Visual Resonances

by Karin Bareman

Exhibition Reviews

Battling The Pervasiveness of Visual Cliches – Jean Depara’s Images of Kinshasa in 1950s-1970s

What is the first image your mind conjures up when thinking of sub-Sahara Africa? It can go two ways really. You are either dreaming up a picture of children starving and gruesome war atrocities, or of noble tribesmen posing against a backdrop of astonishingly beautiful nature reserves. Pervasive images, yet revealing only a small, static and limited view on sub-Sahara Africa. From my anthropology training I know that there is much, much more to the continent than these images. I have friends who researched, worked and travelled in sub-Sahara Africa. I have seen images by excellent African photographers such as Malick Sidibe, Seydou Keita, Samuel Fosso, Guy Tillim, Mikhael Subotzky, Pieter Hugo, David Goldblatt, Hasan & Hussein, Jodi Bieber, Jo Ractcliffe, and Nontsikelelo Veleko. Interesting photographers, and diverse in what they depict and how. And yet, knowing all this at the back of my mind, when thinking of sub-Sahara Africa the cliches spring to mind first.

The causes are obvious. All too often traditional media outlets, western photographers and NGOs are equally culpable in continuing this visual narrative as was excellently pointed out by Max Houghton:

“While the media are a sitting target for criticism, accused frequently – and rightfully – of oversimplification, reinforcing stereotypes, and generally held to be responsible for misrepresentation of “the other”, the fact is that an enormous amount of images that appear in the press, in newspaper features and magazines in particular […] were commissioned, or at least facilitated, in the first instance by NGOs.” ¹

Galleries, museums, and other related photography institutions have only woken up recently to the photographic wealth coming from these parts of the world. Not only is it important for these institutions to pay attention to up and coming African photographers, showing a contemporary Africa differing vastly from the cliches mentioned above, but also to fill the photographic gap in African history. The small exhibition currently at the Maison Revue Noire in Paris tries to do exactly that. On show is the work by Jean Depara, who photographed Kinshasa and its inhabitants between 1950 – 1975.
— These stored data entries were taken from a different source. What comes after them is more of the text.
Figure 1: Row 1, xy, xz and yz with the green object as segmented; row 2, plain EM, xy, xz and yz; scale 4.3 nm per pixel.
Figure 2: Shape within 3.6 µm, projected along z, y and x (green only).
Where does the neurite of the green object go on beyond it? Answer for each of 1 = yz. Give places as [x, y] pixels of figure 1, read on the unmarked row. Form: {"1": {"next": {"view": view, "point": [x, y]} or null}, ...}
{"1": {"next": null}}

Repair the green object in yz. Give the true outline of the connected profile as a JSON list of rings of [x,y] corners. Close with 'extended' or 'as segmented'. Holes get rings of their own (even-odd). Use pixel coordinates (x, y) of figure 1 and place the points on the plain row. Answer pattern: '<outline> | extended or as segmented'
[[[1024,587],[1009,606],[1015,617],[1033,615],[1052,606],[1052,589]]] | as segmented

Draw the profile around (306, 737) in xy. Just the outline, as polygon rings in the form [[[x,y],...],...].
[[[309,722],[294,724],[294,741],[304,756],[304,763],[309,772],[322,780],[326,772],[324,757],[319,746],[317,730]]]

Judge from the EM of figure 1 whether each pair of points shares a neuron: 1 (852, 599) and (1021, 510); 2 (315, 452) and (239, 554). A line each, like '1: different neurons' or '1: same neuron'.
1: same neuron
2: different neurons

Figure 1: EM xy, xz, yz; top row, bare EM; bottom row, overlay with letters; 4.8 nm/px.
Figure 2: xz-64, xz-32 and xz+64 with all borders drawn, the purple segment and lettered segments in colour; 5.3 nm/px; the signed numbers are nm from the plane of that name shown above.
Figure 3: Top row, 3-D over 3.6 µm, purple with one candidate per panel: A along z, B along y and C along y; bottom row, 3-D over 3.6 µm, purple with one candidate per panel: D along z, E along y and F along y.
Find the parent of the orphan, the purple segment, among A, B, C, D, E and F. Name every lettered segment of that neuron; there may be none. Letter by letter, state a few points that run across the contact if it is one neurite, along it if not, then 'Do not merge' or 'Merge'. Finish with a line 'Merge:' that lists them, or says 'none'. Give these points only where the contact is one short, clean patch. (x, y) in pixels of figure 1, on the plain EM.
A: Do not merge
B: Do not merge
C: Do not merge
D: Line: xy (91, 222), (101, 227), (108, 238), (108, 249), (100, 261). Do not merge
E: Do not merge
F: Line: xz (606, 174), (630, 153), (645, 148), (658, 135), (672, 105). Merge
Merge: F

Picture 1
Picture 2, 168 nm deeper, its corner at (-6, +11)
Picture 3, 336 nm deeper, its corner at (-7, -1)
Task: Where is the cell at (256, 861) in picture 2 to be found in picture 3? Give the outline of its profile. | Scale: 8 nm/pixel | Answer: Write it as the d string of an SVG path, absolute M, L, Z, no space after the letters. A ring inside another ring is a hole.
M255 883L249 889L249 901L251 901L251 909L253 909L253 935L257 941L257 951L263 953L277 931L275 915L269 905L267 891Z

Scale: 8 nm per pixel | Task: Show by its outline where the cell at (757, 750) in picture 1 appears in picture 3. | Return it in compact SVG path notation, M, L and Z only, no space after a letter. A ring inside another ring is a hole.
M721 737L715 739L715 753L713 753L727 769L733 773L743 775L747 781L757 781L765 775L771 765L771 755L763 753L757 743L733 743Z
Not only is Depara an excellent photographer adept at combining the qualities of street and portrait photography in his work, his images show an exciting and optimistic Kinshasa. We see people going out for drinks in bars, going out dancing in nightclubs. We see musicians playing in bands. We see athletes lounging at swimming pools without a care in the world. We see sportsmen working out, and adolescents dating and driving cars. Often enough the people portrayed followed similar whims of fashion as in the western world during those years. At first sight, the photographs could have been taken anywhere. But they were taken in Kinshasa, capital of the Democratic Republic of the Congo, a country more known in recent history for its brutal civil war. Hopefully this lovely exhibition, and future dissemination of similar pictures will help to dispel the visual cliches, and help to build a more nuanced and detailed view of the continent.

¹ Ei8ht Photojournalism, 2005, Vol. 4. Nr. 3. Pp. 34-37.